Me Adam Minier, avocat et médiateur de la firme Gagnon, Minier, craint que la grève des avocats et notaires de l'État québécois ne soit nuisible à plusieurs citoyens.

Grève des juristes: de nombreux dossiers en suspens dans la région

La grève des avocats et notaires de l'État québécois déclenchée le 24 octobre dernier affectera plusieurs justiciables du Saguenay-Lac-Saint-Jean ayant des dossiers devant le Tribunal administratif et le Tribunal du travail.
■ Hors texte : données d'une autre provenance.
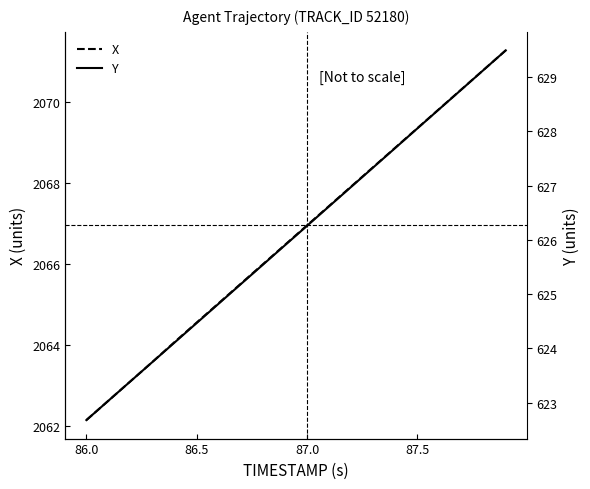

True or false: X has a value of 2062.2 at 86.0.

True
L'avocat et médiateur Adam Minier, de la firme Gagnon, Minier, est à même de le constater puisque plusieurs clients qu'il représente pour contester des décisions de divers ministères et organismes comme la Commission des normes, de l'équité, de la santé et de la sécurité du travail CNESSST ou la Société de l'assurance automobile du Québec (SAAQ) ont vu leur cause repoussée à une date ultérieure. Au moment du déclenchement de la grève, plusieurs de ses clients avaient déjà dû subir des délais d'attente pour l'inscription aux tribunaux administratifs. Me Minier ajoute qu'au-delà des délais, ce sont des familles ou des personnes qui sont privées de revenus ou qui doivent subir des pressions psychologiques.
«Je suis certain qu'au niveau de la région, ce sont des centaines de justiciables qui sont aux prises avec cette situation», affirme Me Minier. Le pire, selon lui, est qu'il n'existe aucune alternative possible, mis à part l'inscription d'une cause revêtant un caractère d'urgence en vertu des services essentiels.
Le tribunal administratif du Québec n'a pas de juge attitré à la région. Ce sont des juges administratifs du district judiciaire de Québec qui se déplacent une fois par mois dans la région pour entendre les causes. Quant au Tribunal du travail, trois ou quatre juges de la région y sont attitrés. Les 1000 avocats et notaire de l'État québécois regroupés sous l'Association des juristes de l'État sont sans contrat de travail depuis le 31 mars 2015.